WHAT YOU ARE ASKED TO DO: Extract the records below word for word and ignore the images.
START SUPPLIED DATA
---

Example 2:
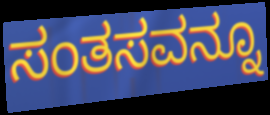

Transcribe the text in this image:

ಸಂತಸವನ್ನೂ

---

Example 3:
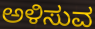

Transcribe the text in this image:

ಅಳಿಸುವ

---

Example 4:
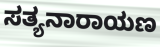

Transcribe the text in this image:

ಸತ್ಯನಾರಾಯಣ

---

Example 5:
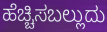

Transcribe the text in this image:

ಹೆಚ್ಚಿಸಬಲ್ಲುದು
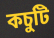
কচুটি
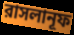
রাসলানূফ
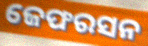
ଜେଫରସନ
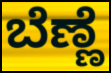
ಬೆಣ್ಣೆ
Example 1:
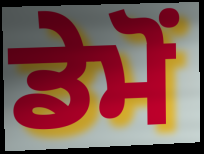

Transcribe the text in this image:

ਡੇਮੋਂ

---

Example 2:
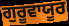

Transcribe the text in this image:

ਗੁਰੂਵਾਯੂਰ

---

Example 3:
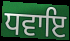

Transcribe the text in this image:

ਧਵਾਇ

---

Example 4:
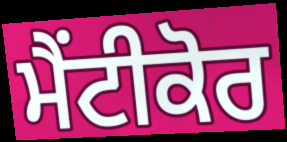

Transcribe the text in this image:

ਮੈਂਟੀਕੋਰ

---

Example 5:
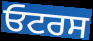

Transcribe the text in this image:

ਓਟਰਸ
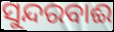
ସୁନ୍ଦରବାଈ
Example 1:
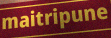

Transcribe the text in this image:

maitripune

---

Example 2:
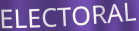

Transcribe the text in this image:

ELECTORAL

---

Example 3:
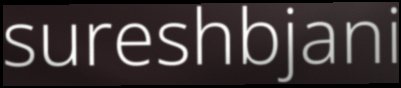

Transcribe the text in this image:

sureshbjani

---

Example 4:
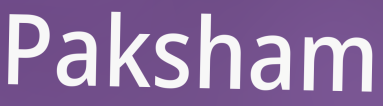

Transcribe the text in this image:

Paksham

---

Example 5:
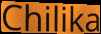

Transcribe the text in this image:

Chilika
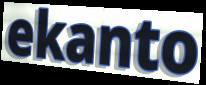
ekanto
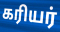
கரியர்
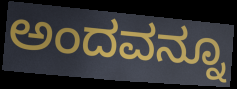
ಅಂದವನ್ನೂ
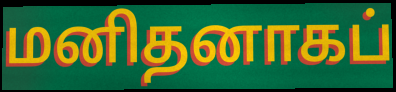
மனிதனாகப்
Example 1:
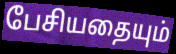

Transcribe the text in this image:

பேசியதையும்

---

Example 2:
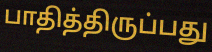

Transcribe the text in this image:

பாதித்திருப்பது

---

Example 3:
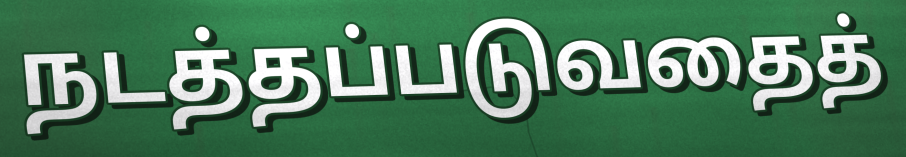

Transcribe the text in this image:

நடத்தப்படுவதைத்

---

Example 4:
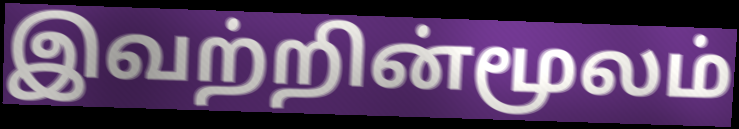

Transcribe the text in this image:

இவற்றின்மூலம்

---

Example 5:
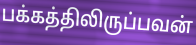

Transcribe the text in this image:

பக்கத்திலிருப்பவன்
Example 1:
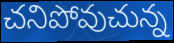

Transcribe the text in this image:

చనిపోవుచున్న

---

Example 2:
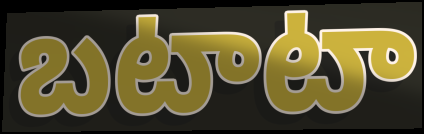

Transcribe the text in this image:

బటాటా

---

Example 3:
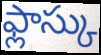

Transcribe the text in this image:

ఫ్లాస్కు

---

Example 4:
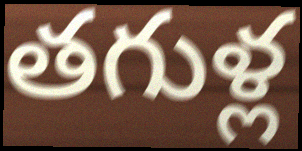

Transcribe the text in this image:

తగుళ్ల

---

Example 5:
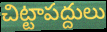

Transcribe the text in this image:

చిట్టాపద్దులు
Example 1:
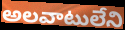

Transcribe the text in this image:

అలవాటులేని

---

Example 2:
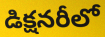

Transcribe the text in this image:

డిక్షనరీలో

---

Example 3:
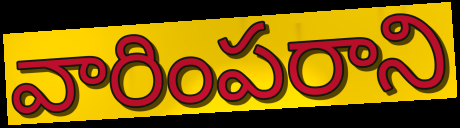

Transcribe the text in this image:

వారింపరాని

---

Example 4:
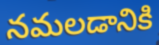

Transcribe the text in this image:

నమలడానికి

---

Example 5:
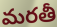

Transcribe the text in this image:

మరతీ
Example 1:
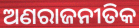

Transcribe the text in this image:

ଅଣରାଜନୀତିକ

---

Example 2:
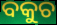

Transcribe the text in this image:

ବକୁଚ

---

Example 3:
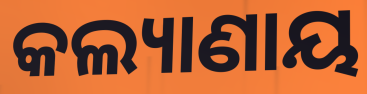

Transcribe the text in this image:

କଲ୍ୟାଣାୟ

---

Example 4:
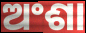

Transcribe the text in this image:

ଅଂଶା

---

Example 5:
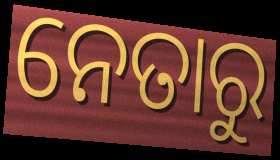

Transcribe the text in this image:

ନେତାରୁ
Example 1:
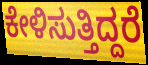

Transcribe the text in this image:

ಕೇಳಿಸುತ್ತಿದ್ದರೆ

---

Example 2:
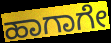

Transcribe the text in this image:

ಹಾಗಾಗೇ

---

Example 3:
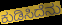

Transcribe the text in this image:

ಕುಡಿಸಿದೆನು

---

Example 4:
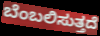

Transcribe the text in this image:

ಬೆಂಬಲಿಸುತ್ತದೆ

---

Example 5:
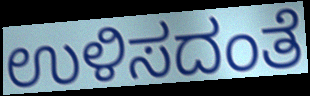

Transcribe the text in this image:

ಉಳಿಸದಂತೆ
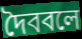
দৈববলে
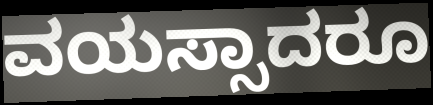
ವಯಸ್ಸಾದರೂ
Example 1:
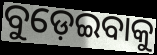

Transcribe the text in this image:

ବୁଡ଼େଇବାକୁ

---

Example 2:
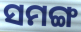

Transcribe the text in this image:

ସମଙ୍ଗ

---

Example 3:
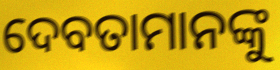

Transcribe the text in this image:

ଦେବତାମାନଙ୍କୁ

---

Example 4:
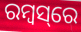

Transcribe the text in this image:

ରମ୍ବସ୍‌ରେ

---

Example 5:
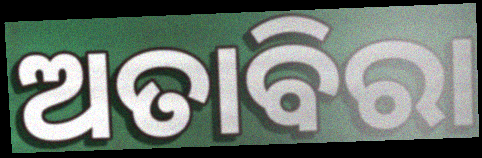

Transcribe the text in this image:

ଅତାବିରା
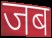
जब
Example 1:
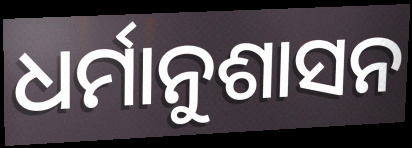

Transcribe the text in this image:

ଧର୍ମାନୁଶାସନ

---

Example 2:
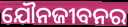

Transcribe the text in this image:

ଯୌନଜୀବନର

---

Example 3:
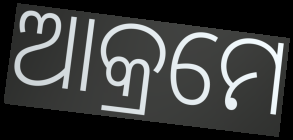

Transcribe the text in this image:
END SUPPLIED DATA
SOLUTION BELOW:
---

Example 2:

Transcribe the text in this image:

ಸಂತಸವನ್ನೂ

---

Example 3:

Transcribe the text in this image:

ಅಳಿಸುವ

---

Example 4:

Transcribe the text in this image:

ಸತ್ಯನಾರಾಯಣ

---

Example 5:

Transcribe the text in this image:

ಹೆಚ್ಚಿಸಬಲ್ಲುದು
কচুটি
রাসলানূফ
ଜେଫରସନ
ಬೆಣ್ಣೆ
Example 1:

Transcribe the text in this image:

ਡੇਮੋਂ

---

Example 2:

Transcribe the text in this image:

ਗੁਰੂਵਾਯੂਰ

---

Example 3:

Transcribe the text in this image:

ਧਵਾਇ

---

Example 4:

Transcribe the text in this image:

ਮੈਂਟੀਕੋਰ

---

Example 5:

Transcribe the text in this image:

ਓਟਰਸ
ସୁନ୍ଦରବାଈ
Example 1:

Transcribe the text in this image:

maitripune

---

Example 2:

Transcribe the text in this image:

ELECTORAL

---

Example 3:

Transcribe the text in this image:

sureshbjani

---

Example 4:

Transcribe the text in this image:

Paksham

---

Example 5:

Transcribe the text in this image:

Chilika
ekanto
கரியர்
ಅಂದವನ್ನೂ
மனிதனாகப்
Example 1:

Transcribe the text in this image:

பேசியதையும்

---

Example 2:

Transcribe the text in this image:

பாதித்திருப்பது

---

Example 3:

Transcribe the text in this image:

நடத்தப்படுவதைத்

---

Example 4:

Transcribe the text in this image:

இவற்றின்மூலம்

---

Example 5:

Transcribe the text in this image:

பக்கத்திலிருப்பவன்
Example 1:

Transcribe the text in this image:

చనిపోవుచున్న

---

Example 2:

Transcribe the text in this image:

బటాటా

---

Example 3:

Transcribe the text in this image:

ఫ్లాస్కు

---

Example 4:

Transcribe the text in this image:

తగుళ్ల

---

Example 5:

Transcribe the text in this image:

చిట్టాపద్దులు
Example 1:

Transcribe the text in this image:

అలవాటులేని

---

Example 2:

Transcribe the text in this image:

డిక్షనరీలో

---

Example 3:

Transcribe the text in this image:

వారింపరాని

---

Example 4:

Transcribe the text in this image:

నమలడానికి

---

Example 5:

Transcribe the text in this image:

మరతీ
Example 1:

Transcribe the text in this image:

ଅଣରାଜନୀତିକ

---

Example 2:

Transcribe the text in this image:

ବକୁଚ

---

Example 3:

Transcribe the text in this image:

କଲ୍ୟାଣାୟ

---

Example 4:

Transcribe the text in this image:

ଅଂଶା

---

Example 5:

Transcribe the text in this image:

ନେତାରୁ
Example 1:

Transcribe the text in this image:

ಕೇಳಿಸುತ್ತಿದ್ದರೆ

---

Example 2:

Transcribe the text in this image:

ಹಾಗಾಗೇ

---

Example 3:

Transcribe the text in this image:

ಕುಡಿಸಿದೆನು

---

Example 4:

Transcribe the text in this image:

ಬೆಂಬಲಿಸುತ್ತದೆ

---

Example 5:

Transcribe the text in this image:

ಉಳಿಸದಂತೆ
দৈববলে
ವಯಸ್ಸಾದರೂ
Example 1:

Transcribe the text in this image:

ବୁଡ଼େଇବାକୁ

---

Example 2:

Transcribe the text in this image:

ସମଙ୍ଗ

---

Example 3:

Transcribe the text in this image:

ଦେବତାମାନଙ୍କୁ

---

Example 4:

Transcribe the text in this image:

ରମ୍ବସ୍‌ରେ

---

Example 5:

Transcribe the text in this image:

ଅତାବିରା
जब
Example 1:

Transcribe the text in this image:

ଧର୍ମାନୁଶାସନ

---

Example 2:

Transcribe the text in this image:

ଯୌନଜୀବନର

---

Example 3:

Transcribe the text in this image:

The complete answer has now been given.